The implications extend beyond domestic politics. Investors monitor political stability before committing long-term capital. Businesses require policy predictability before expanding operations. Development partners look for coherence and institutional maturity. Political uncertainty increases perceptions of risk and may slow the pace of economic recovery.
Most importantly, Senegal's young people are judging democracy not only by peaceful elections but by whether democratic governance delivers dignity, opportunity, accountability, and meaningful change. Should political competition come to overshadow the reform agenda itself, the greatest casualty will not be the reputations of individual leaders. It will be public confidence in democracy's ability to improve people's lives.
Senegal Still Has Time
Unlike many political crises elsewhere in the region, with military coups and insurgencies, Senegal's democratic institutions remain resilient. The judiciary continues to function. Parliament remains active. Civil society remains vigilant, and an independent media continues to scrutinise those in power. Most importantly, political disagreements remain firmly within constitutional processes.

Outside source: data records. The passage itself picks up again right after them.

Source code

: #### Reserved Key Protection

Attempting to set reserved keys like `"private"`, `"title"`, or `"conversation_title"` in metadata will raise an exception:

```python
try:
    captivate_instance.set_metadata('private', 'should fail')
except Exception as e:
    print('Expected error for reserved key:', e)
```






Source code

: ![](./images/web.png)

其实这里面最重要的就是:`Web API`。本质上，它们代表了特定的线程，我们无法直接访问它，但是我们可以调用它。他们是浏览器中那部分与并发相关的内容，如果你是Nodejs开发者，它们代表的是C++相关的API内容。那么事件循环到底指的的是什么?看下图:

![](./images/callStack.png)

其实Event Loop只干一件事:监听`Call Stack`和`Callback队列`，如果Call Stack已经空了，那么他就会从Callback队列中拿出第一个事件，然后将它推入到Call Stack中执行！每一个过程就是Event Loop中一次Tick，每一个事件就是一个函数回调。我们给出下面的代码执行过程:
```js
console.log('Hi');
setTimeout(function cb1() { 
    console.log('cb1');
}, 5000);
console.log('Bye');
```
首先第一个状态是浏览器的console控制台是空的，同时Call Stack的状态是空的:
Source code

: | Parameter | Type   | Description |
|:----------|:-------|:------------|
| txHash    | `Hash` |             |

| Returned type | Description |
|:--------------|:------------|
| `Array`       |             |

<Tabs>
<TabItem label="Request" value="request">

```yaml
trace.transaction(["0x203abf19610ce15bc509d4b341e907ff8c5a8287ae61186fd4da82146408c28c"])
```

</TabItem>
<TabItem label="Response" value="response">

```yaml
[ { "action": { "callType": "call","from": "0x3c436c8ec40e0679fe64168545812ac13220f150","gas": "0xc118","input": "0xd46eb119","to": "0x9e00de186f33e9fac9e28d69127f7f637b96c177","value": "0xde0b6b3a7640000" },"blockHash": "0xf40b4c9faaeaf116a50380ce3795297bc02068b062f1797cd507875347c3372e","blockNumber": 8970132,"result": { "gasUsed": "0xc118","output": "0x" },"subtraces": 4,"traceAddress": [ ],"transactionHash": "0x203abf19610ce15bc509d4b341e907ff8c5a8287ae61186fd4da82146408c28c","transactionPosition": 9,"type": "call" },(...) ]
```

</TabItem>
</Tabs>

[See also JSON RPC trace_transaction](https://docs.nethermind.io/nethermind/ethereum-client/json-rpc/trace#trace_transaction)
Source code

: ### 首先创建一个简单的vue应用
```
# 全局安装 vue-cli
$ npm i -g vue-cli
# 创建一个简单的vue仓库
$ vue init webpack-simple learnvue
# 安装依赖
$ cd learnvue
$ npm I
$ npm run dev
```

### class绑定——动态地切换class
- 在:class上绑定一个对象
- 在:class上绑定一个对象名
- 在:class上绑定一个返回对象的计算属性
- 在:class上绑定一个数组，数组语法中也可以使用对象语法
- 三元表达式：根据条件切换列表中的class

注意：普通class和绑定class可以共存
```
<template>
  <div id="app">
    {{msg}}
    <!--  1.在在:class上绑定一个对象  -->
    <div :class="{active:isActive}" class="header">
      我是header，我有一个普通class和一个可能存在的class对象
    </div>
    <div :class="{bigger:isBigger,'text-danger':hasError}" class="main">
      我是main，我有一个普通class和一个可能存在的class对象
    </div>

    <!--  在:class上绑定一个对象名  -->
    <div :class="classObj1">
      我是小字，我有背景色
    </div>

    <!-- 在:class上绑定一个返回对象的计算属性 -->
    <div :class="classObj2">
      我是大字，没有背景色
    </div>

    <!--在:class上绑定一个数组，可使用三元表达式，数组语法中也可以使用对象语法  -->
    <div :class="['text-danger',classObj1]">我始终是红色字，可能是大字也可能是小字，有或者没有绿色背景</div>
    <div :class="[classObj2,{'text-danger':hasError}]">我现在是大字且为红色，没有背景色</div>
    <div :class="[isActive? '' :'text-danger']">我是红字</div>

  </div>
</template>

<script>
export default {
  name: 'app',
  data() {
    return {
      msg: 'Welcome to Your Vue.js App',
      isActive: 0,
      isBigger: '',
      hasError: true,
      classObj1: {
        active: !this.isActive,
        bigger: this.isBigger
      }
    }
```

The responsibility now rests with all those entrusted with leading the country's democratic transition. History is unlikely to remember who prevailed in today's political disagreements. It will remember whether Senegal's leaders preserved the democratic project that inspired millions of citizens to believe that another politics was possible.
Beyond the Elephants
African politics has too often been reduced to contests between powerful personalities. Yet democratic consolidation depends on something more enduring: leaders who recognise that no individual is greater than the political project they serve and that no political ambition should eclipse the democratic mandate entrusted to them by citizens.
The tragedy of elite political divisions rarely remains confined to political leaders. Their consequences ripple outward, affecting citizens waiting for jobs, entrepreneurs seeking certainty, investors assessing risk, public servants delivering essential services, and ultimately the credibility of democratic institutions.
For decades, Senegal has stood as one of Africa's most respected democratic reference points. Whether it continues to occupy that place will depend not on which political figure ultimately prevails, but on whether the country's leaders place the collective democratic project above individual political calculations. Because when elephants fight, it is always the grass that bears the greatest cost.